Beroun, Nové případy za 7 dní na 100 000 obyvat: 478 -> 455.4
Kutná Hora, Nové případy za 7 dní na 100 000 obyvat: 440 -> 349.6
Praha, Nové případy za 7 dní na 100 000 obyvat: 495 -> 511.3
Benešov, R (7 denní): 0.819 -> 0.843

━━━━━━

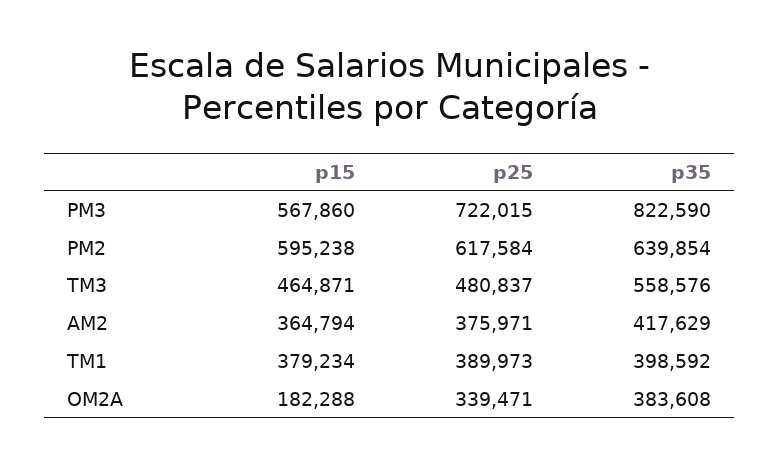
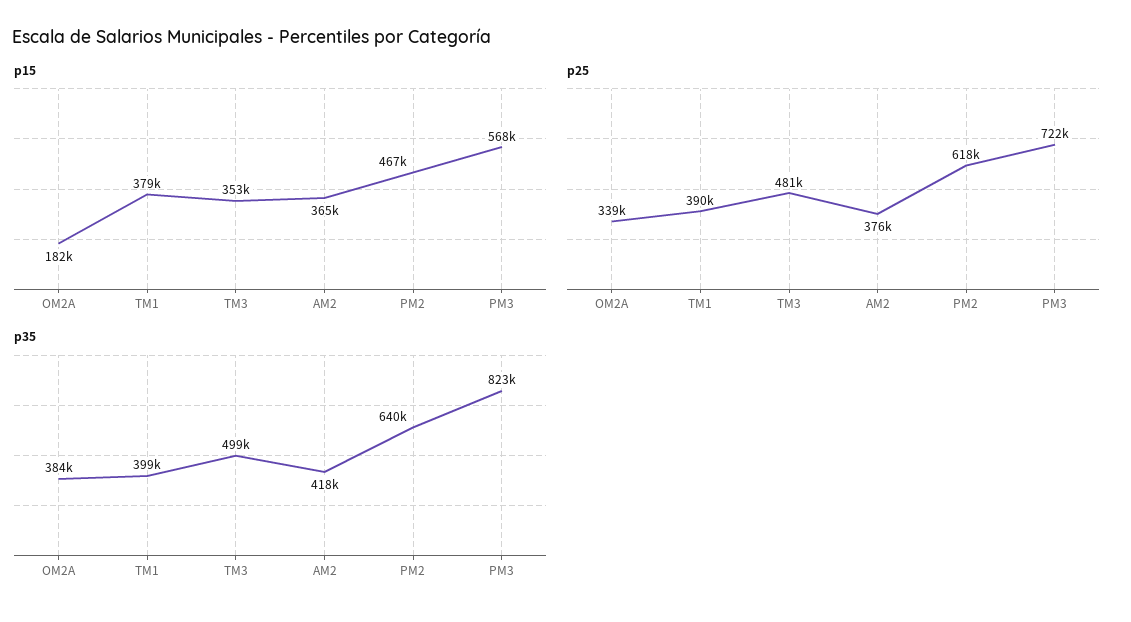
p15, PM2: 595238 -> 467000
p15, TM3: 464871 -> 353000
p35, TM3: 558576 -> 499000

━━━━━━

▶ Task goal
For the listing above, print only the lines starting at the line containing "Beroun, Nové případy" and ending at the line containing "Benešov, R (7 denní): 0.819 -> 0.843", exactly, both included.

▶ Answer to the problem
Beroun, Nové případy za 7 dní na 100 000 obyvat: 478 -> 455.4
Kutná Hora, Nové případy za 7 dní na 100 000 obyvat: 440 -> 349.6
Praha, Nové případy za 7 dní na 100 000 obyvat: 495 -> 511.3
Benešov, R (7 denní): 0.819 -> 0.843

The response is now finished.